Gender disparity is not only a matter of wages and family roles. Pulmonary disease can affect women differently, and with a greater degree of severity, than men.

Scientists like Dr. Kent Pinkerton, a Core Scientist in the California National Primate Research Center (CNPRC) Respiratory Diseases Unit and for the Inhalation Exposure Core at UC Davis, are utilizing nonhuman primate research to examine gender-based differences in lung health and disease and the effects of climate change on lung health. Since the nonhuman primate lung has been shown to have similar architectural, morphological and developmental patterns to that of humans, it is the perfect model of lung development and aging processes.

Dr. Pinkerton and his colleagues thoroughly reviewed sociocultural implications of pulmonary disease attributable to numerous causes, including biomass burning and infectious diseases among women in low-to middle-income countries, as well as disparities in respiratory health among sexual minority women in high-income countries. The scientific team sought answers to many questions – 10, to be exact – addressing gender-based disparities in lung health as it relates to telomere length, stages of life, hormones, cumulative effects, and environmental toxins.

For example, women in low- to middle-income countries must combat with household air pollution (HAP) or indoor air pollution from the indoor burning of solid fuels. With limited access to fuels, households often use wood, charcoal, animal waste, coal or crop residue for cooking using either open fires or traditional unvented stoves. These cooking fires release soot into the household air and blacken the interior walls, resulting in air that exceeds World Health Organization (WHO) air quality standards by 10 to 100 fold.

HAP exposure is linked to  four million deaths worldwide each year, predominantly from COPD, cardiovascular disease, acute pneumonia in children under age five and lung cancer. Bearing responsibility for cooking and childcare, women especially suffer from HAP exposure-related diseases.

Thankfully, cleaner cooking solutions, like highly efficient cookstoves or effective, well-maintained chimneys, can reduce household exposures and improve the health of women and kids worldwide. However, with a need to reach hundreds of millions of households and to find the best solutions and mechanisms to implement such strategies, the problem is daunting.

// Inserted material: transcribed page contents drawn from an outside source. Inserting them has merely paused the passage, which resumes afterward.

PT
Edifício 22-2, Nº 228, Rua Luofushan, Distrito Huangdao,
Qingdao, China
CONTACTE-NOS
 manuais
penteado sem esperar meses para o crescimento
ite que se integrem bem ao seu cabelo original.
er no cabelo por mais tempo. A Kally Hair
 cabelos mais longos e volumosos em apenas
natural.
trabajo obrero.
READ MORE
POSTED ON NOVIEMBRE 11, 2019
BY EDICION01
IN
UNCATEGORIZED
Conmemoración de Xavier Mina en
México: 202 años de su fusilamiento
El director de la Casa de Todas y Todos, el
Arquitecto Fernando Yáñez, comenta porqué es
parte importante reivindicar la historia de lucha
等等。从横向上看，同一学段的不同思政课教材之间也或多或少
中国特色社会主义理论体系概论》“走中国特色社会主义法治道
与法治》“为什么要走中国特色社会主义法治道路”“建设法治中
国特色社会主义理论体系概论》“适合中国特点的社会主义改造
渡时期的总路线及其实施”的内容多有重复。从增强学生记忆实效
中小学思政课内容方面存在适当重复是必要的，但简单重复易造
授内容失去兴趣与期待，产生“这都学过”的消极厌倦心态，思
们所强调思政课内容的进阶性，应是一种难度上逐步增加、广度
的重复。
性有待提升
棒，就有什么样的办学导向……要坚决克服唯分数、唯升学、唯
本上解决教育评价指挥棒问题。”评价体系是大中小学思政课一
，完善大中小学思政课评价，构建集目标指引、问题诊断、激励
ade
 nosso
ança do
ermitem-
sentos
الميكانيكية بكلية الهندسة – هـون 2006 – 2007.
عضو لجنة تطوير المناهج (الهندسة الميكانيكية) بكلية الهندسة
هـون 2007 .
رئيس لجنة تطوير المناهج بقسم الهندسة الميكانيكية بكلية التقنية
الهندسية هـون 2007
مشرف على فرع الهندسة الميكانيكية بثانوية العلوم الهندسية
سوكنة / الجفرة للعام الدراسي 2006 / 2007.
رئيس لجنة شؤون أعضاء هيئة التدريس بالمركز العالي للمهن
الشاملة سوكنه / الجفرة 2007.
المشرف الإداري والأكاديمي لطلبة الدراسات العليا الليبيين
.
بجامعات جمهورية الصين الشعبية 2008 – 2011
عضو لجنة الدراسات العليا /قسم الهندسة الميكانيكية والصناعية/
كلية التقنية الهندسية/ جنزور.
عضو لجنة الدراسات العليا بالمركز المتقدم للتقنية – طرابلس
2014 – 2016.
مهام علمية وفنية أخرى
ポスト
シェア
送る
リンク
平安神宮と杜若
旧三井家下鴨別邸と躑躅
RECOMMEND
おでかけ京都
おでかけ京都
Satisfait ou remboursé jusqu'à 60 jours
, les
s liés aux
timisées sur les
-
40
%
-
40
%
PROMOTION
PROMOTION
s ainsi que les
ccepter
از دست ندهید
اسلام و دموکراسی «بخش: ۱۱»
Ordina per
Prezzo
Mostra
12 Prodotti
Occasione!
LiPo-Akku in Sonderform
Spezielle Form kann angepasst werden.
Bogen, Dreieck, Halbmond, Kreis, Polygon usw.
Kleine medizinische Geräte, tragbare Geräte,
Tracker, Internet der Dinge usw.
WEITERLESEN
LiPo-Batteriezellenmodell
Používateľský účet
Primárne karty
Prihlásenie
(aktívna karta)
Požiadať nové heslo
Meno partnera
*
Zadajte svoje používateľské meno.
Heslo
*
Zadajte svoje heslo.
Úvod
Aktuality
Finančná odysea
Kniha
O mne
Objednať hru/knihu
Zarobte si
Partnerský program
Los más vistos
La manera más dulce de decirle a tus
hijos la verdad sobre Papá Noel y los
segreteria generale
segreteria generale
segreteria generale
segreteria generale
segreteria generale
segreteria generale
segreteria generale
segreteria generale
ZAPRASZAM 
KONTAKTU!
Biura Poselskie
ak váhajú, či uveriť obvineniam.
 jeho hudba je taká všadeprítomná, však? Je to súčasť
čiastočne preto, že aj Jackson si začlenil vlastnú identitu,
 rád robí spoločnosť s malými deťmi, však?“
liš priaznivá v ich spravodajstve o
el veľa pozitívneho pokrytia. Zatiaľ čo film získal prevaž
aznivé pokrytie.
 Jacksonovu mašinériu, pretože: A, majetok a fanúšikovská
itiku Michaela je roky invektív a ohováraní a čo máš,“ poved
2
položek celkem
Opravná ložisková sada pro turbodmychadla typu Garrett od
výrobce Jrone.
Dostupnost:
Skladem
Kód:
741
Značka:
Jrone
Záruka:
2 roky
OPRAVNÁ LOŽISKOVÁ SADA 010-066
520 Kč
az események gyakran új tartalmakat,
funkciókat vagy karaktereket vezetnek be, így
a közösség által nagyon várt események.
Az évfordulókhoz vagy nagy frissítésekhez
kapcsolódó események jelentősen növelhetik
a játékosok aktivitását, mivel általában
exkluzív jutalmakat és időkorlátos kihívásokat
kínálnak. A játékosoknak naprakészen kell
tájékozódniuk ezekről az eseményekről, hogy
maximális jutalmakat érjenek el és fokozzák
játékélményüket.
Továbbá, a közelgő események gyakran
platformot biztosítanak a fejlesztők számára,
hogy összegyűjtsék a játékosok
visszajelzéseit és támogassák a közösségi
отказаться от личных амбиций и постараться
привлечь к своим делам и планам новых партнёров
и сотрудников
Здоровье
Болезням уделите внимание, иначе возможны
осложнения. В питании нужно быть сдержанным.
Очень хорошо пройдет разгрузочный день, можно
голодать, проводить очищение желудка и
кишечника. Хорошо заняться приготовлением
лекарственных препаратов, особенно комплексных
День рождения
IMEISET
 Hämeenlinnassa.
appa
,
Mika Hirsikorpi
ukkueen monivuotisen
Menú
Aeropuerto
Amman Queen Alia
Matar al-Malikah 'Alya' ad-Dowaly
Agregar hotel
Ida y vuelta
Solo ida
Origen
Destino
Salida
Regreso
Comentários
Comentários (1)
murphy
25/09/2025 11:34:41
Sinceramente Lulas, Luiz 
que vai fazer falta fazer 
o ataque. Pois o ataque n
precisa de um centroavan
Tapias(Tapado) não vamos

Utilizing the CNPRC’s extensive capabilities and resources, and a myriad of research projects under way, Dr. Pinkerton is well positioned to understand the mechanisms underlying respiratory diseases and to develop new strategies to alleviate the detrimental health outcomes of pollutant exposures.

 

Reviewed August 2019

January 9, 2014

Wildfires can can destroy a community, but it’s the smoke that can suck the life out of your lungs.  

But what exactly is smoke? Simply put – it’s a collection of particles suspended in the air as a result of a fire. And smoke from wildfires is a particularly complex assortment, with a greater quantity and variety of particles than smoke from other types of fire. It’s this combination that make wildfire smoke especially toxic to the lungs according to Kent Pinkerton, a researcher at the California National Primate Research Center and a professor of pediatrics and veterinary medicine.

“Particles and gases that are generated from wildfires can create all sorts of conditions and symptoms, such as tightness or pain in the chest, wheezing, shortness of breath, and coughing, all of which would be triggered in certain individuals,” said Pinkerton. “We may also see burning and stinging of the nose, eyes and throat, even dizziness or lightheadedness. Typically, we see a rapid recovery from symptoms, but there can be those for whom the symptoms linger for a day or 2.”

Children, in particular, are accurately susceptible to the negative effects of wildfire smoke.

“Children are always active and energetic and they take in large quantities of air with a rapid respiration rate. Because of this, the effects of the smoke can be far greater for children than for adults,” he explained. “Their lungs have a smaller surface area for the particles to interact with. Each of those can affect children to cause wheezing, coughing, shortness of breath that may not be evident in adults who are breathing the same air.”

Household pets can experience the same symptoms, but they also have one natural advantage over humans – a sophisticated filtering system.

“For mammals like cats and dogs, they have a very similar lung structure to humans.  They can also feel those effects just like we do,” Pinkerton said. “They also have the ability to protect themselves— they are more likely to be nose breathers rather than breathing through their mouths, which provides a certain degree of protection through the filtration of particles that are in the air through the nasal cavity. They have a much more complicated structure in the nasal cavity that we do as humans.”

Whether it’s kids or pets, wildfire smoke can be devastating to a respiratory system. But thanks to the continuing work of Pinkerton and his team of researchers, future smoke victims will likely live longer, healthier lives.